Symptoms can last for years and some may last a lifetime. The three types of stroke include transient ischemic attack, ischemic stroke and hemorrhagic stroke. Approximately 87 percent of strokes are ischemic.
Without immediate medical treatment, a stroke is often a life-threatening event that can result in death. Since the brain controls various parts of the body systems, stroke symptoms depend on which area of the brain is affected and duration of the event. Causes stem from arterial blood-vessel rupture in the brain or a blood clot that cuts-off the brain's blood-oxygen supply.
Risk Factors of Stroke
There are many risk factors that can lead to stroke with some able to be controlled and others needing medical treatment. Women are at greater risk from stroke, and heart disease and diabetes are common risk factors. Stroke risk factors include:
- Heart Disease or Circulation Issues
- High Blood Pressure
- Sedentary Lifestyle
- Peripheral Artery Disease or Carotid Artery Disease
- High Blood Cholesterol
- Sickle Cell Disease or Anemia
- Family History of Stroke or Heart Disease
- Underlying Thyroid Disease - Increase BP, Pulse & Heart Arrhythmias
Other stroke risk factors include:
- Poor Diet - High Fat, Sugar & Calories
- Age - Increases with Age
- Race - African Americans, Asians & Latinos Higher Risk
- Gender - Women Increased Risk - Birth Control May Be Contributory
- Personal History of TIAs, Stroke, Heart Disease & More
Some risk factors can be controlled with healthy lifestyle changes. Avoid smoking, drug abuse, excessive alcohol use and lose weight. Eat a healthy diet, exercise regularly, follow medical treatment instructions and decrease stress.

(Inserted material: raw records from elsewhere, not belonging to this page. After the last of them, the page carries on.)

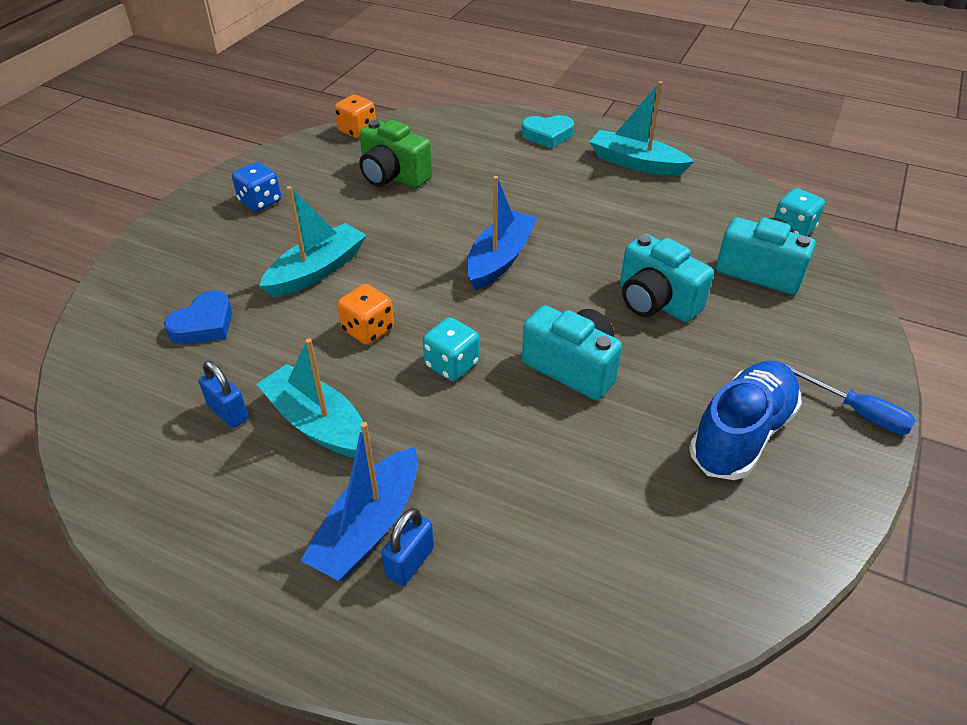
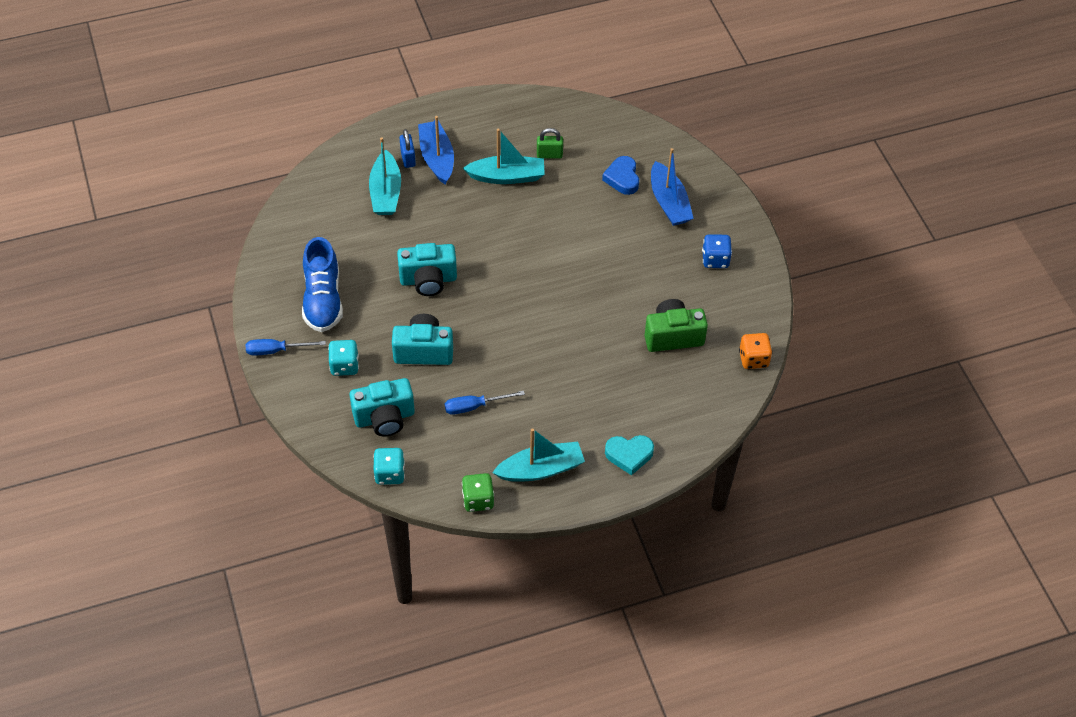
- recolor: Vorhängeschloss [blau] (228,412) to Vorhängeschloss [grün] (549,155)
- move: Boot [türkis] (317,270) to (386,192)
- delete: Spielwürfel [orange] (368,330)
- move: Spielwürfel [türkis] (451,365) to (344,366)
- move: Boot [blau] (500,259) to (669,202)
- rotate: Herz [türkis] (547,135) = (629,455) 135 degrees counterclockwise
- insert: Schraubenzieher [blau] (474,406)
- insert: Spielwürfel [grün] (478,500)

Signs and Symptoms of Stroke
Stroke symptoms can vary depending on which part of the brain is affected. Guidelines to assess for stroke include following the F.A.S.T. method to quickly spot stroke signs and call 911.
- Analyze if the (F)ace is drooping or feels numb. Is the smile lopsided at all.
- Check to see if an (a)rm is perhaps drooping when the person raises their arms.
- As the person (s)peaks, observe if they are understandable, struggling to find the correct words or slurring words.
- If any of the symptoms occur, then it’s (t)ime to call 911 and seek immediate medical attention.
Other potential symptoms include:
- Sudden Onset Confusion - Difficulty Speaking or Hard to Understand Speech
- Sudden Visual Changes - Can Be One Eye or Both
- Sudden Onset Weakness and/or Numbness of Face, Arms, Legs - Could Be One Side
- Sudden Onset Problems Walking - Unsteady, Dizziness, Lack of Coordinated Movements Arms/Legs or Feeling Unbalanced
- Sudden Severe Headache
Treatment and Recovery
The treatment for stroke will largely depend on how quickly the patient gets medical help and which type of stroke occurred. The most common ischemic stroke IV therapy of medication. It must be given within 3 hours of when stroke symptoms first began. However, it can be administered up to 4 1/2 hours of onset in some cases.
First, a hemorrhagic stroke needs to be ruled out, as some medications can make this condition worse.
Hemorrhagic strokes have fewer treatment options. These include BP management, surgery for clot removal or draining blood to decrease pressure, surgical clipping, endovascular coiling or correction of blood vessel abnormality.
All strokes will usually require extensive rehabilitation including speech, physical and occupational therapies depending on symptomatology.